# Math Help - convergence

1. ## convergence

Use an appropriate test to determine the absolutely convergence, conditionally convergence or divergence of the series. Identify the test used.

$\sum_{n=2}^{\infty} \frac{cos^2(n+1)}{2^n +n}$

This was on a past test and my teacher doesn't provide us with the answers so can someone help solve this for me

2. This problem is easier than you think. The series doesn't alternate (it will always be positive - you can figure out why on your own). The function f(n) also aproaches zero, as n tends to infinity as the numerator will always be a number between 1 and 0 (there maybe some fluctuation - but you are approaching zero). You can use the comparison test, and notice that the similar function is 1/2^n (which is convergent).
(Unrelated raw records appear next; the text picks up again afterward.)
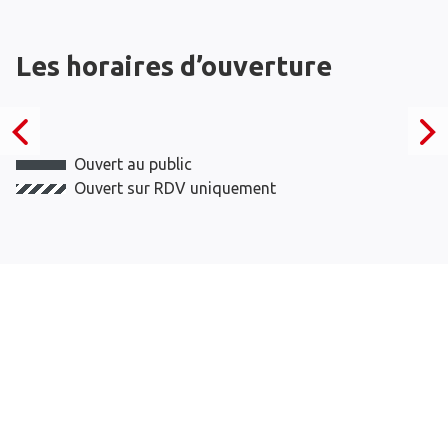
Les horaires d’ouverture
Ouvert au public
Ouvert sur RDV uniquement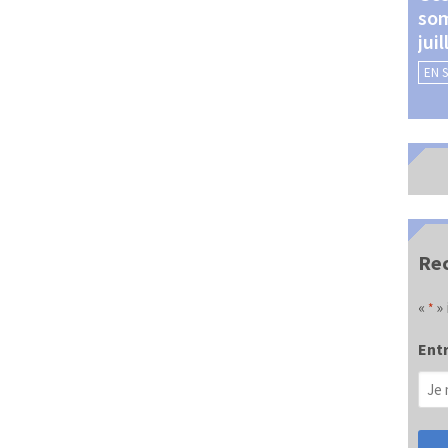
som
Châteauroux (24 et 25
jui
septembre 2026)
EN 
EN SAVOIR +
Rec
«
» 
*
Entr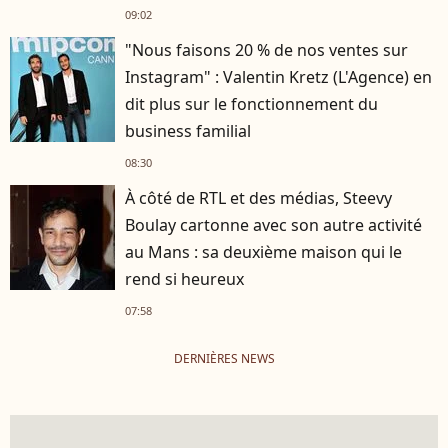
09:02
"Nous faisons 20 % de nos ventes sur
Instagram" : Valentin Kretz (L'Agence) en
dit plus sur le fonctionnement du
business familial
08:30
À côté de RTL et des médias, Steevy
Boulay cartonne avec son autre activité
au Mans : sa deuxième maison qui le
rend si heureux
07:58
DERNIÈRES NEWS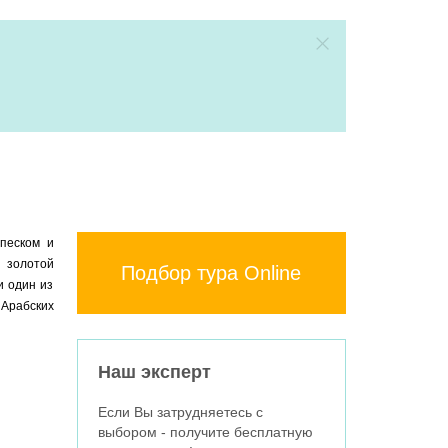
 песком и
е золотой
Подбор тура Online
и один из
Арабских
Наш эксперт
Если Вы затрудняетесь с
выбором - получите бесплатную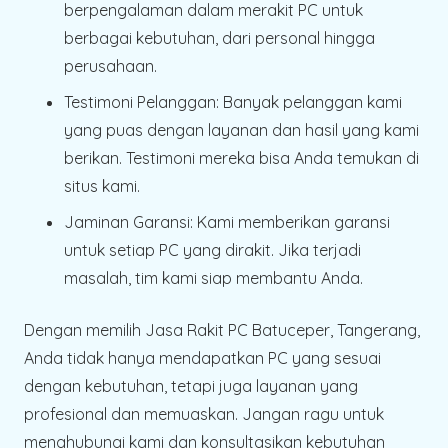
berpengalaman dalam merakit PC untuk
berbagai kebutuhan, dari personal hingga
perusahaan.
Testimoni Pelanggan
: Banyak pelanggan kami
yang puas dengan layanan dan hasil yang kami
berikan. Testimoni mereka bisa Anda temukan di
situs kami.
Jaminan Garansi
: Kami memberikan garansi
untuk setiap PC yang dirakit. Jika terjadi
masalah, tim kami siap membantu Anda.
Dengan memilih Jasa Rakit PC Batuceper, Tangerang,
Anda tidak hanya mendapatkan PC yang sesuai
dengan kebutuhan, tetapi juga layanan yang
profesional dan memuaskan. Jangan ragu untuk
menghubungi kami dan konsultasikan kebutuhan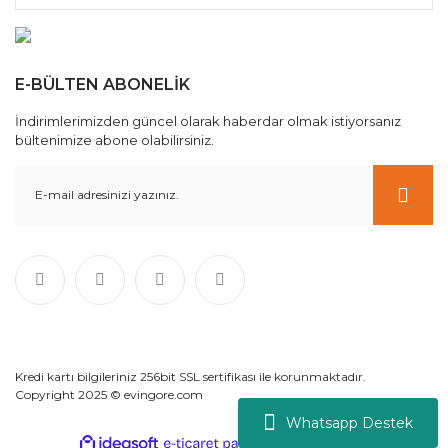
E-BÜLTEN ABONELİK
İndirimlerimizden güncel olarak haberdar olmak istiyorsanız
bültenimize abone olabilirsiniz.
Kredi kartı bilgileriniz 256bit SSL sertifikası ile korunmaktadır.
Copyright 2025 © evingore.com
Whatsapp Destek
ile
ideasoft
e-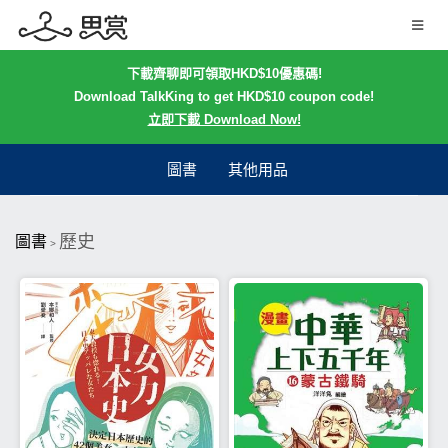
下載齊聊即可領取HKD$10優惠碼!
Download TalkKing to get HKD$10 coupon code!
立即下載 Download Now!
圖書
其他用品
歷史
圖書
>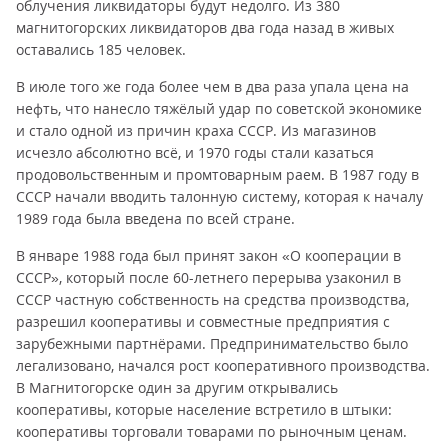
облучения ликвидаторы будут недолго. Из 380
магнитогорских ликвидаторов два года назад в живых
оставались 185 человек.
В июле того же года более чем в два раза упала цена на
нефть, что нанесло тяжёлый удар по советской экономике
и стало одной из причин краха СССР. Из магазинов
исчезло абсолютно всё, и 1970 годы стали казаться
продовольственным и промтоварным раем. В 1987 году в
СССР начали вводить талонную систему, которая к началу
1989 года была введена по всей стране.
В январе 1988 года был принят закон «О кооперации в
СССР», который после 60-летнего перерыва узаконил в
СССР частную собственность на средства производства,
разрешил кооперативы и совместные предприятия с
зарубежными партнёрами. Предпринимательство было
легализовано, начался рост кооперативного производства.
В Магнитогорске один за другим открывались
кооперативы, которые население встретило в штыки:
кооперативы торговали товарами по рыночным ценам.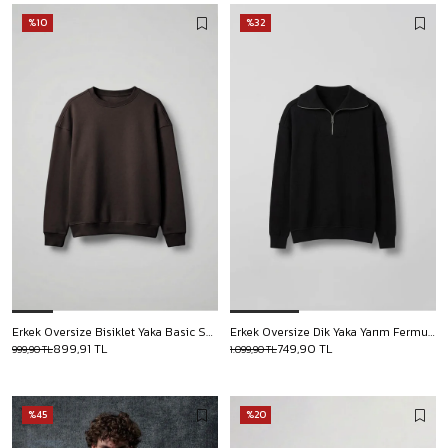
%10
%32
Erkek Oversize Bisiklet Yaka Basic Sweatshirt Kahverengi
Erkek Oversize Dik Yaka Yarım Fermuarlı Sweatshirt Siyah
899,91 TL
749,90 TL
999,90 TL
1.099,90 TL
%45
%20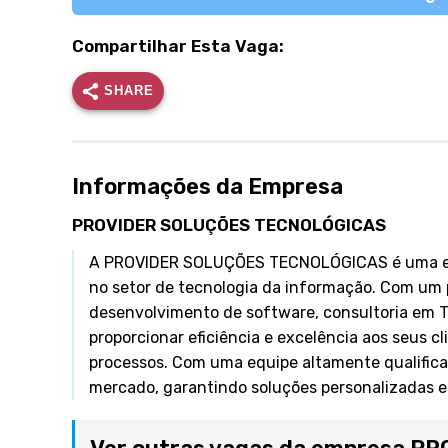
Compartilhar Esta Vaga:
SHARE
Informações da Empresa
PROVIDER SOLUÇÕES TECNOLÓGICAS
A PROVIDER SOLUÇÕES TECNOLÓGICAS é uma empr
no setor de tecnologia da informação. Com um p
desenvolvimento de software, consultoria em 
proporcionar eficiência e excelência aos seus c
processos. Com uma equipe altamente qualific
mercado, garantindo soluções personalizadas e 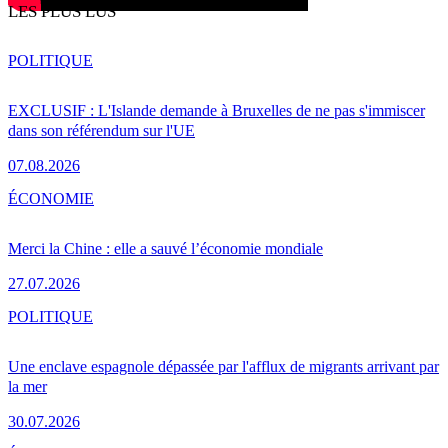
LES PLUS LUS
POLITIQUE
EXCLUSIF : L'Islande demande à Bruxelles de ne pas s'immiscer
dans son référendum sur l'UE
07.08.2026
ÉCONOMIE
Merci la Chine : elle a sauvé l’économie mondiale
27.07.2026
POLITIQUE
Une enclave espagnole dépassée par l'afflux de migrants arrivant par
la mer
30.07.2026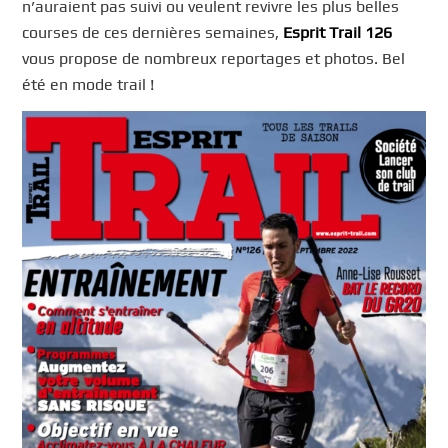
n’auraient pas suivi ou veulent revivre les plus belles
courses de ces dernières semaines,
Esprit Trail 126
vous propose de nombreux reportages et photos. Bel
été en mode trail !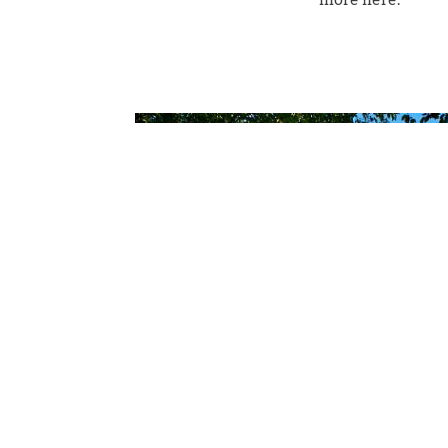
CURRENT WORKS AT OUR HOTE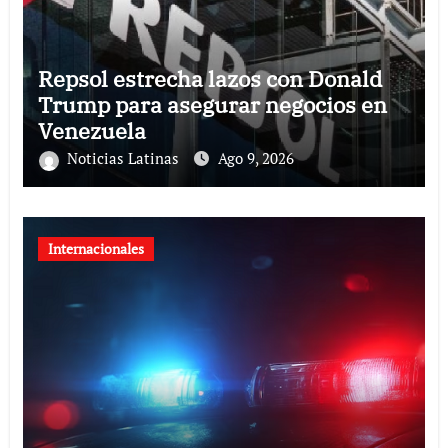
Repsol estrecha lazos con Donald
Trump para asegurar negocios en
Venezuela
Noticias Latinas
Ago 9, 2026
Internacionales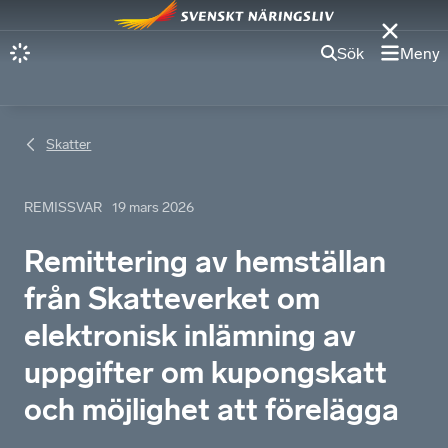
Sök
Meny
Skatter
REMISSVAR
19 mars 2026
Remittering av hemställan
från Skatteverket om
elektronisk inlämning av
uppgifter om kupongskatt
och möjlighet att förelägga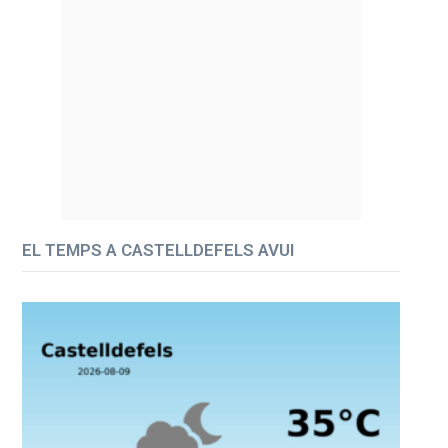
EL TEMPS A CASTELLDEFELS AVUI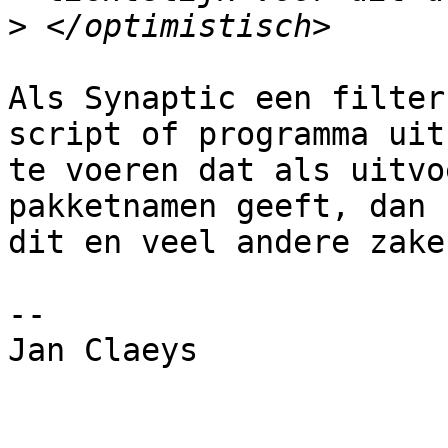
>
Als Synaptic een filter
script of programma uit

te voeren dat als uitvo
pakketnamen geeft, dan 
dit en veel andere zake
-- 

Jan Claeys
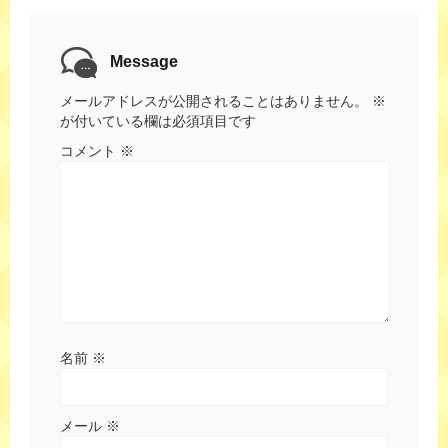
Message
メールアドレスが公開されることはありません。
※
が付いている欄は必須項目です
コメント
※
名前
※
メール
※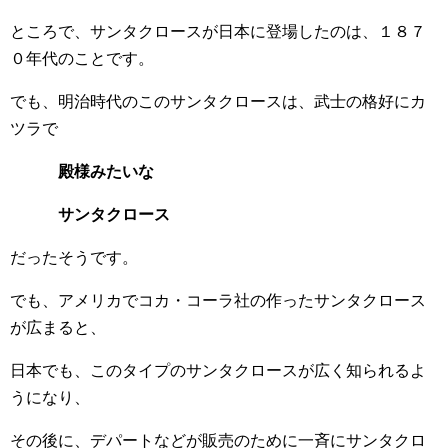
ところで、サンタクロースが日本に登場したのは、１８７
０年代のことです。
でも、明治時代のこのサンタクロースは、武士の格好にカ
ツラで
殿様みたいな
サンタクロース
だったそうです。
でも、アメリカでコカ・コーラ社の作ったサンタクロース
が広まると、
日本でも、このタイプのサンタクロースが広く知られるよ
うになり、
その後に、デパートなどが販売のために一斉にサンタクロ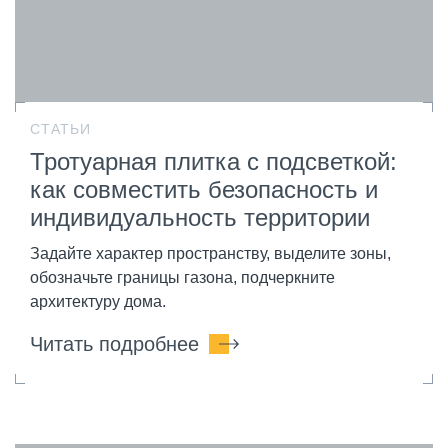
СТАТЬИ
Тротуарная плитка с подсветкой:
как совместить безопасность и
индивидуальность территории
Задайте характер пространству, выделите зоны,
обозначьте границы газона, подчеркните
архитектуру дома.
Читать подробнее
3. Originally Posted by qzno
Use an appropriate test to determine the absolutely convergence, conditionally convergence or divergence of the series. Identify the test used.

$\sum_{n=2}^{\infty} \frac{cos^2(n+1)}{2^n +n}$

This was on a past test and my teacher doesn't provide us with the answers so can someone help solve this for me
It's fairly long, but first, it's a positive termed sequence, so you don't need to test for absolute or conditional convergence. Just test for convergence.

Also note that $0 \leq \cos^2(n + 1) \leq 1$.

This would mean that

$\frac{\cos^2(n + 1)}{2^n + 1} \leq \frac{1}{2^n + 1}$.

We can say that if the "larger" series converges, so must the "smaller" series. So use the comparison test.

$\sum_{n = 2}^\infty\frac{\cos^2(n + 1)}{2^n + 1} \leq \sum_{n = 2}^\infty\frac{1}{2^n + 1}$.

Now applying the ratio test...

$a_k = \frac{1}{2^k + 1}$

$a_{k + 1} = \frac{1}{2^{k + 1} + 1}$

$\frac{a_{k + 1}}{a_k} = \frac{2^k + 1}{2^{k + 1} + 1}$.

$= \frac{1}{2} + \frac{1}{2\left(2^{k + 1} + 1\right)}$.

Now letting $k \to \infty$ we see

$\lim_{k \to \infty}\frac{a_{k + 1}}{a_k} = \frac{1}{2}$.

Since this limit $<1$, the series must converge.

And since our "larger" series converges, so must the "smaller" series.

4. Thank you for that but I'm just wondering if there's any other way to figure it out of do you have to use those specific methods

5. Since you've already been shown two correct methods, I'd say there are lots of methods that can be used.

6. note that $\frac{1}{2^{n}+1}<\frac{1}{2^{n}},$ so direct comparison applies faster.